> **TASK REQUIREMENTS**: Print what the records say exactly, and omit the pictures.

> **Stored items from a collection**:

================================

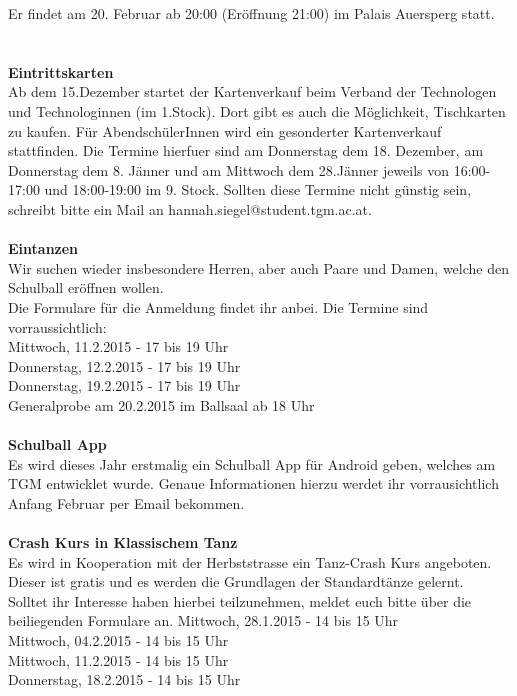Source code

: \documentclass[12pt]{article}
\begin{document}
Er findet am 20. Februar ab 20:00 (Eröffnung 21:00) im Palais Auersperg statt.\\
\\ \\
\textbf{Eintrittskarten} \\
Ab dem 15.Dezember startet der Kartenverkauf beim Verband der Technologen und Technologinnen (im 1.Stock). Dort gibt es auch die Möglichkeit, Tischkarten zu kaufen. Für AbendschülerInnen wird ein gesonderter Kartenverkauf stattfinden. Die Termine hierfuer sind am Donnerstag dem 18. Dezember, am Donnerstag dem 8. Jänner und am Mittwoch dem 28.Jänner jeweils von 16:00-17:00 und 18:00-19:00 im 9. Stock. Sollten diese Termine nicht günstig sein, schreibt bitte ein Mail an hannah.siegel@student.tgm.ac.at.
\\ \\
\textbf{Eintanzen} \\
Wir suchen wieder insbesondere Herren, aber auch Paare und Damen, welche den Schulball eröffnen wollen. \\
Die Formulare für die Anmeldung findet ihr anbei. Die Termine sind vorraussichtlich: \\
Mittwoch, 11.2.2015 - 17 bis 19 Uhr \\ 
Donnerstag, 12.2.2015 - 17 bis 19 Uhr \\
Donnerstag, 19.2.2015 - 17 bis 19 Uhr \\
Generalprobe am 20.2.2015 im Ballsaal ab 18 Uhr \\ \\
\textbf{Schulball App} \\
Es wird dieses Jahr erstmalig ein Schulball App für Android geben, welches am TGM entwicklet wurde. Genaue Informationen hierzu werdet ihr vorrausichtlich Anfang Februar per Email bekommen.
\\ \\
\textbf{Crash Kurs in Klassischem Tanz} \\
Es wird in Kooperation mit der Herbststrasse ein Tanz-Crash Kurs angeboten. Dieser ist gratis und es werden die Grundlagen der Standardtänze gelernt. \\
Solltet ihr Interesse haben hierbei teilzunehmen, meldet euch bitte über die beiliegenden Formulare an. Mittwoch, 28.1.2015 - 14 bis 15 Uhr \\ 
Mittwoch, 04.2.2015 - 14 bis 15 Uhr \\ 
Mittwoch, 11.2.2015 - 14 bis 15 Uhr \\
Donnerstag, 18.2.2015 - 14 bis 15 Uhr 
\\ \\
\end{document}
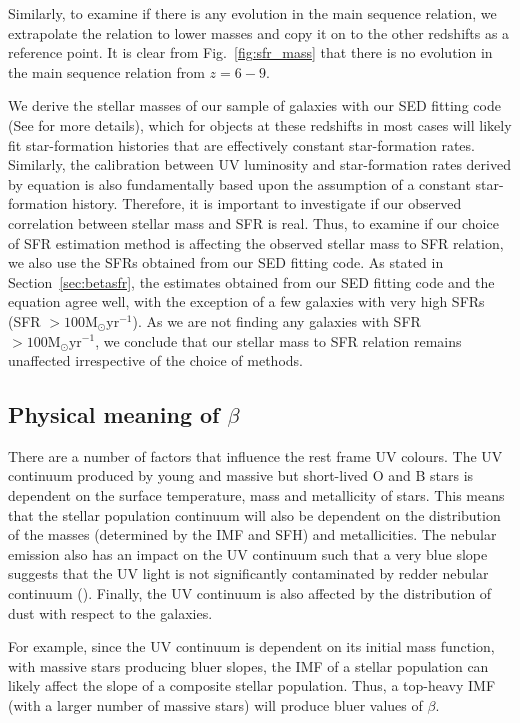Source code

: \documentclass[twocolumn]{aastex63}
\begin{document}
Similarly, to examine if there is any evolution in the main sequence relation, we extrapolate the \citet{Bauer2011} relation to lower masses and copy it on to the other redshifts as a reference point. It is clear from Fig.~\ref{fig:sfr_mass} that there is no evolution in the main sequence relation from $z=6-9$.

We derive the stellar masses of our sample of galaxies with our SED fitting code (See \citet{Bhatawdekar2019} for more details), which for objects at these redshifts in most cases will likely fit star-formation histories that are effectively constant star-formation rates. Similarly, the calibration between UV luminosity and star-formation rates derived by \citet{Kennicutt1998} equation is also fundamentally based upon the assumption of a constant star-formation history. Therefore, it is important to investigate if our observed correlation between stellar mass and SFR is real. Thus, to examine if our choice of SFR estimation method is affecting the observed stellar mass to SFR relation, we also use the SFRs obtained from our SED fitting code. As stated in Section~\ref{sec:betasfr}, the estimates obtained from our SED fitting code and the \citet{Kennicutt1998} equation agree well, with the exception of a few galaxies with very high SFRs (SFR $>100\mathrm{M_{\odot}yr^{-1}}$). As we are not finding any galaxies with SFR $>100\mathrm{M_{\odot}yr^{-1}}$, we conclude that our stellar mass to SFR relation remains unaffected irrespective of the choice of methods.

\subsection{Physical meaning of $\beta$}

There are a number of factors that influence the rest frame UV colours. The UV continuum  produced by young and massive but short-lived O and B stars is dependent on the surface temperature, mass and metallicity of stars. This means that the stellar population continuum will also be dependent on the distribution of the masses (determined by the IMF and SFH) and metallicities. The nebular emission also has an impact on the UV continuum such that a very blue slope suggests that the UV light is not significantly contaminated by redder nebular continuum (\citealt{Dunlop2012, Robertson2010}). Finally, the UV continuum is also affected by the distribution of dust with respect to the galaxies.

For example, since the UV continuum is dependent on its initial mass function, with massive stars producing bluer slopes, the IMF of a stellar population can likely affect the slope of a composite stellar population. Thus, a top-heavy IMF (with a larger number of massive stars) will produce bluer values of $\beta$.
\end{document}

================================

> **RESPONSE TO THIS EXERCISE**:
Source code

: \documentclass[12pt]{article}
\begin{document}
Er findet am 20. Februar ab 20:00 (Eröffnung 21:00) im Palais Auersperg statt.\\
\\ \\
\textbf{Eintrittskarten} \\
Ab dem 15.Dezember startet der Kartenverkauf beim Verband der Technologen und Technologinnen (im 1.Stock). Dort gibt es auch die Möglichkeit, Tischkarten zu kaufen. Für AbendschülerInnen wird ein gesonderter Kartenverkauf stattfinden. Die Termine hierfuer sind am Donnerstag dem 18. Dezember, am Donnerstag dem 8. Jänner und am Mittwoch dem 28.Jänner jeweils von 16:00-17:00 und 18:00-19:00 im 9. Stock. Sollten diese Termine nicht günstig sein, schreibt bitte ein Mail an hannah.siegel@student.tgm.ac.at.
\\ \\
\textbf{Eintanzen} \\
Wir suchen wieder insbesondere Herren, aber auch Paare und Damen, welche den Schulball eröffnen wollen. \\
Die Formulare für die Anmeldung findet ihr anbei. Die Termine sind vorraussichtlich: \\
Mittwoch, 11.2.2015 - 17 bis 19 Uhr \\ 
Donnerstag, 12.2.2015 - 17 bis 19 Uhr \\
Donnerstag, 19.2.2015 - 17 bis 19 Uhr \\
Generalprobe am 20.2.2015 im Ballsaal ab 18 Uhr \\ \\
\textbf{Schulball App} \\
Es wird dieses Jahr erstmalig ein Schulball App für Android geben, welches am TGM entwicklet wurde. Genaue Informationen hierzu werdet ihr vorrausichtlich Anfang Februar per Email bekommen.
\\ \\
\textbf{Crash Kurs in Klassischem Tanz} \\
Es wird in Kooperation mit der Herbststrasse ein Tanz-Crash Kurs angeboten. Dieser ist gratis und es werden die Grundlagen der Standardtänze gelernt. \\
Solltet ihr Interesse haben hierbei teilzunehmen, meldet euch bitte über die beiliegenden Formulare an. Mittwoch, 28.1.2015 - 14 bis 15 Uhr \\ 
Mittwoch, 04.2.2015 - 14 bis 15 Uhr \\ 
Mittwoch, 11.2.2015 - 14 bis 15 Uhr \\
Donnerstag, 18.2.2015 - 14 bis 15 Uhr 
\\ \\
\end{document}
Source code

: \documentclass[twocolumn]{aastex63}
\begin{document}
Similarly, to examine if there is any evolution in the main sequence relation, we extrapolate the \citet{Bauer2011} relation to lower masses and copy it on to the other redshifts as a reference point. It is clear from Fig.~\ref{fig:sfr_mass} that there is no evolution in the main sequence relation from $z=6-9$.

We derive the stellar masses of our sample of galaxies with our SED fitting code (See \citet{Bhatawdekar2019} for more details), which for objects at these redshifts in most cases will likely fit star-formation histories that are effectively constant star-formation rates. Similarly, the calibration between UV luminosity and star-formation rates derived by \citet{Kennicutt1998} equation is also fundamentally based upon the assumption of a constant star-formation history. Therefore, it is important to investigate if our observed correlation between stellar mass and SFR is real. Thus, to examine if our choice of SFR estimation method is affecting the observed stellar mass to SFR relation, we also use the SFRs obtained from our SED fitting code. As stated in Section~\ref{sec:betasfr}, the estimates obtained from our SED fitting code and the \citet{Kennicutt1998} equation agree well, with the exception of a few galaxies with very high SFRs (SFR $>100\mathrm{M_{\odot}yr^{-1}}$). As we are not finding any galaxies with SFR $>100\mathrm{M_{\odot}yr^{-1}}$, we conclude that our stellar mass to SFR relation remains unaffected irrespective of the choice of methods.

\subsection{Physical meaning of $\beta$}

There are a number of factors that influence the rest frame UV colours. The UV continuum  produced by young and massive but short-lived O and B stars is dependent on the surface temperature, mass and metallicity of stars. This means that the stellar population continuum will also be dependent on the distribution of the masses (determined by the IMF and SFH) and metallicities. The nebular emission also has an impact on the UV continuum such that a very blue slope suggests that the UV light is not significantly contaminated by redder nebular continuum (\citealt{Dunlop2012, Robertson2010}). Finally, the UV continuum is also affected by the distribution of dust with respect to the galaxies.

For example, since the UV continuum is dependent on its initial mass function, with massive stars producing bluer slopes, the IMF of a stellar population can likely affect the slope of a composite stellar population. Thus, a top-heavy IMF (with a larger number of massive stars) will produce bluer values of $\beta$.
\end{document}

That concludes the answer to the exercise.